This article is from the summer 2024 edition of Mobile Baykeeper’s print quarterly, CURRENTS. The magazine is mailed to active members who have given more than $50 in the past year. To get on the magazine’s mailing list, donate here.
by Virginia Kinnier | Photo by Caine O’Rear
With increased development and larger residences popping up left and right, change is happening on Mobile’s side of the Bay. But there is one piece of the landscape you can expect to stay: Frank Foley. With 70 years of down-the-Bay living on his resume, Frank is about as local as it gets.
“As a boy, I lived for when summertime would come, and we’d head down the Bay. My grandfather originally bought the 7-acre lot back in the 1920s as a summer residence. Back then, it was mostly a large Creole community who lived down here, so we got to know the farmers and the fishermen and were raised alongside each other. It was a beautiful community to grow up in.”
After several summers in Coden, the Foleys decided one season a year at the Bay was not enough.
“My family moved down here full time about 60 years ago when I was ten years old. You learn things you just don’t learn in the city being raised down here. I spent my days floundering, shrimping, soft-shelling. It’s a lot of fun. When you’re little, and you catch one of those, it’s just so exciting.”
Decades later, Frank is still floundering and fishing, leaning into the way of life he was raised in as a child on the water.
“I still sell shrimp on the side,” he says. “I don’t go out myself anymore — 70 years old really cramps my style. A good friend of mine has an operation, so I can get good, fresh shrimp from him.”
These days Frank is seeing more and more people escape the city life and flee to his neck of the woods in search of the same simple childhood for their kids that he had, or for a quieter life away from the city. He’s even sold a few lots from his family’s original property to those seeking their own sanctuary on the water.
“People are really moving in down here now. It’s mostly Mobile people. They get a chance to buy something on the water and get away from the hustle and bustle. They move down here, and they get to enjoy the water, skiing, floundering, fishing, boating.”
The influx of newcomers might worry some, but Frank has faith in what has always been the most valuable part of his spot on the water: the people.
“People are building down here, don’t get me wrong, but it’s still a close-knit community. We look out for each other, just like you would find in any other small country town or village.”
To Frank, there is no better example of the culture of this water community than after a storm.
“You want to see people working together?” he asks. “After a hurricane, the people down here clean their own yard, and then they go help their neighbor clean their yard, every time.
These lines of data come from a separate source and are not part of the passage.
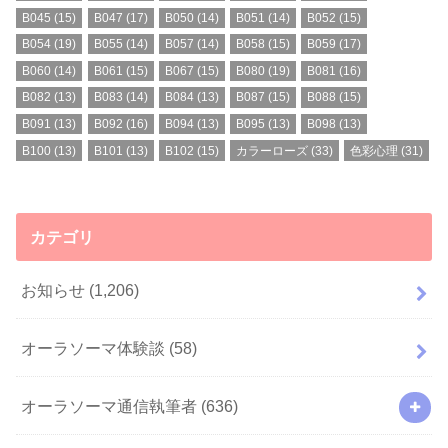
B045
(15)
B047
(17)
B050
(14)
B051
(14)
B052
(15)
B054
(19)
B055
(14)
B057
(14)
B058
(15)
B059
(17)
B060
(14)
B061
(15)
B067
(15)
B080
(19)
B081
(16)
B082
(13)
B083
(14)
B084
(13)
B087
(15)
B088
(15)
B091
(13)
B092
(16)
B094
(13)
B095
(13)
B098
(13)
B100
(13)
B101
(13)
B102
(15)
カラーローズ
(33)
色彩心理
(31)
カテゴリ
お知らせ
(1,206)
オーラソーマ体験談
(58)
オーラソーマ通信執筆者
(636)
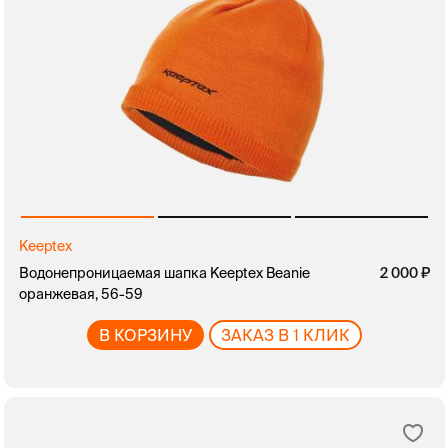
Keeptex
Водонепроницаемая шапка Keeptex Beanie
2 000
оранжевая, 56-59
В КОРЗИНУ
ЗАКАЗ В 1 КЛИК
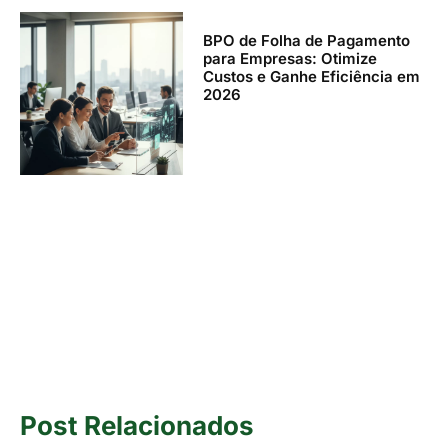
BPO de Folha de Pagamento
para Empresas: Otimize
Custos e Ganhe Eficiência em
2026
Post Relacionados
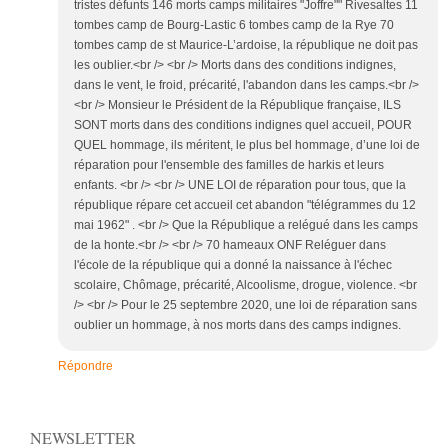
tristes défunts 146 morts camps militaires "Joffre"" Rivesaltes 11
tombes camp de Bourg-Lastic 6 tombes camp de la Rye 70
tombes camp de st Maurice-L’ardoise, la république ne doit pas
les oublier.<br /> <br /> Morts dans des conditions indignes,
dans le vent, le froid, précarité, l'abandon dans les camps.<br />
<br /> Monsieur le Président de la République française, ILS
SONT morts dans des conditions indignes quel accueil, POUR
QUEL hommage, ils méritent, le plus bel hommage, d’une loi de
réparation pour l'ensemble des familles de harkis et leurs
enfants. <br /> <br /> UNE LOI de réparation pour tous, que la
république répare cet accueil cet abandon "télégrammes du 12
mai 1962" . <br /> Que la République a relégué dans les camps
de la honte.<br /> <br /> 70 hameaux ONF Reléguer dans
l'école de la république qui a donné la naissance à l'échec
scolaire, Chômage, précarité, Alcoolisme, drogue, violence. <br
/> <br /> Pour le 25 septembre 2020, une loi de réparation sans
oublier un hommage, à nos morts dans des camps indignes.
Répondre
NEWSLETTER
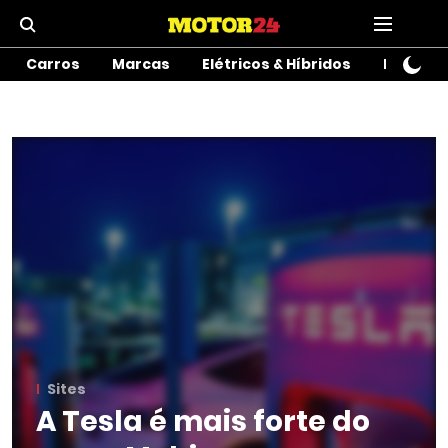
Carros
Marcas
Elétricos & Híbridos
Motos
Sites
A Tesla é mais forte do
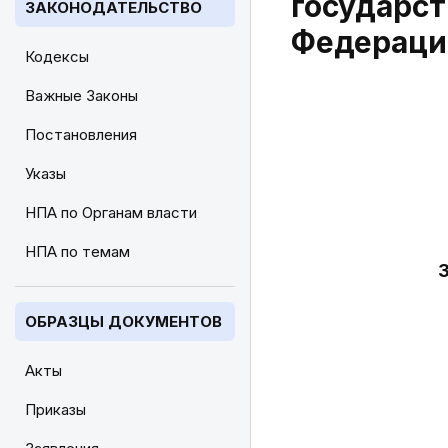
государст
ЗАКОНОДАТЕЛЬСТВО
Федераци
Кодексы
Важные Законы
Постановления
Указы
НПА по Органам власти
НПА по темам
ОБРАЗЦЫ ДОКУМЕНТОВ
Акты
Приказы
It’s just who we are.”
And as much as they look out for their neighbors, they look out for their waters, too.
“People down here are real respectful of the water. You don’t see them throwing things in the water, or off the boat. If someone sees somebody else doing that, people down here will tell you pretty quick, ‘Hey, don’t do that.’”
Protecting the local waters takes ownership and resilience, especially when so much can be outside of one’s control.
“We’ve been through some storms, and we’ve rebuilt three times. Sometimes we lose a little frontage during a storm, but we redo it and go on from there. It’s pretty laid back down here most of the year, except for September, October, and November during hurricane season. But obviously we’ve loved it enough to weather the storms and rebuild three times.”
Looking toward the future, Frank is concerned about one thing: the water.
“My children and my grandchildren now have grown up swimming in the same water I did. The only thing I worry about is the pollution going into it now. We used to have clear water. It looked like Key West — it was that pretty. As the years go on, and with rough weather making it muddy, it gets worse. Sometimes when its slick for two or three days, the water will get pretty clear again. We have to keep people from doing stupid things, like dumping trash in the Bay or the rivers.”
Aside from storms and keeping an eye out for litterers, life down the Bay remains easygoing for those like Frank who call it home.
“You come down here after working all day, get home, get outside, look at the water, have a beer. Seems like when you cross the Fowl River Bridge, you can just feel yourself relaxing.”
After 70 years, countless storms, and three homes later, there’s still no place Frank Foley would rather be.
Photo: Frank Foley on the shores of Mobile Bay, not far from his home.